For John, this prayer is the expression of Jesus’ union and communion with the Father, spoken aloud before the disciples so that they may share that union. It is revelation as well as intercession.

Jesus prays for himself (17:1), for the disciples (17:9) and for future believers (17:20). He prays that the disciples may be kept safe from the world by the power of the name God has given him.

In John, the “world” (Greek, kosmos), means the universe under human direction, or more particularly human society. The world is not evil in itself. God wills to save it through Jesus.

Jesus sets the tone. He sees the world as the curious mix it is: brutal hate mingled with surprising tenderness; beauty juxtaposed with ugliness; depression rubbing elbows with unexpected joy. Jesus recognizes all these strange bedfellows and blesses them in one sentence that spans polarities. “I am not asking you to take them out of the world, but I ask you to protect them from the evil one” (John 17:15).

The disciples—and all Christians—are consecrated, set apart, as Jesus was by his incarnation. This is not merely for self-purification but for mission into the world.

The true Christian, then, can be found in the world’s most squalid places: its filthy slums, its battlefields, its bars, its unemployment offices, its prisons.

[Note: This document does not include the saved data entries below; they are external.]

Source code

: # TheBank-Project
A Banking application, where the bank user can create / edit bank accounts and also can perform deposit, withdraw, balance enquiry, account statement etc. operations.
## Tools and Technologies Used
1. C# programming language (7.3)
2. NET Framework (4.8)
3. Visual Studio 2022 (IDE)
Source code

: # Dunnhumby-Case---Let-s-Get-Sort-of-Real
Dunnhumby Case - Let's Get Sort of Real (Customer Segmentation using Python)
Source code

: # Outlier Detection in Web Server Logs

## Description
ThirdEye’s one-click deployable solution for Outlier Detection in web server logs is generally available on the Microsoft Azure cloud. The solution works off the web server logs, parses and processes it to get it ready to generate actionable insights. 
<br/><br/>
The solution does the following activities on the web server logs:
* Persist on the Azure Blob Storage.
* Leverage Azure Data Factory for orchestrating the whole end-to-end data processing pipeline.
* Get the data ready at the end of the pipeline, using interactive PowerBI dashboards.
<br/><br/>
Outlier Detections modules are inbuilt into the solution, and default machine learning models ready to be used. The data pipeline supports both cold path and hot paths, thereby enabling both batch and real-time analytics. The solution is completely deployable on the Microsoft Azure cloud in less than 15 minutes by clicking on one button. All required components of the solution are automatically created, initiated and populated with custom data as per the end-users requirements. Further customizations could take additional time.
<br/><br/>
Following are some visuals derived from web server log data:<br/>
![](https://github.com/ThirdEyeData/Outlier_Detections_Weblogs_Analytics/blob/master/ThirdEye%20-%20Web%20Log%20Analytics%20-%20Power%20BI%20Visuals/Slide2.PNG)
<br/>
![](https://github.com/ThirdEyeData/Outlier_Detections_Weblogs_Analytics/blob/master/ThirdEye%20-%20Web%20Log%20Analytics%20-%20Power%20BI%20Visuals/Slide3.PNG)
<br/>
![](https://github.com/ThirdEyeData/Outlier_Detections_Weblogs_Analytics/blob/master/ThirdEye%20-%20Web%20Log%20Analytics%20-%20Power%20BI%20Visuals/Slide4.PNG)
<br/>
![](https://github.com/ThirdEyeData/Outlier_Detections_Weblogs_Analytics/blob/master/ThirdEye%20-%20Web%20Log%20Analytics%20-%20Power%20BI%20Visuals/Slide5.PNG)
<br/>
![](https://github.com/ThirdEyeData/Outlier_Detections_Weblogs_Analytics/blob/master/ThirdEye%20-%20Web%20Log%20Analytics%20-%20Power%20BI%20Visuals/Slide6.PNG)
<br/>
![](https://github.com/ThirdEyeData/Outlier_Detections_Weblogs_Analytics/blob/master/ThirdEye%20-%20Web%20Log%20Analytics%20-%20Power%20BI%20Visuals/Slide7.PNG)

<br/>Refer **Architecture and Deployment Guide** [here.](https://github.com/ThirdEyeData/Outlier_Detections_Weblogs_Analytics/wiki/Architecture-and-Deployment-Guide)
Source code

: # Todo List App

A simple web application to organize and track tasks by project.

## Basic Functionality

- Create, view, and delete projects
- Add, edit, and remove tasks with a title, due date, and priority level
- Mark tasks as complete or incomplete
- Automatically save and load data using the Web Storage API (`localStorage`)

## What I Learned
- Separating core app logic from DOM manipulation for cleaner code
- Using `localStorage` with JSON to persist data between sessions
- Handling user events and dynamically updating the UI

Unlike the pseudo-Christianity that whistles in the dark because nothing bad can happen to one who believes, the genuine disciple knows that tragedies will occur. The innocent will suffer; the mother of six will be killed by the drunk driver; the promising young man will be shot by the thug.

But Jesus balances that inevitable sadness with the promise of his presence. He does not say that evil won’t happen or doesn’t exist. But he will support his followers even during the terrible tensions, and infuse them with joy despite the coldest betrayals.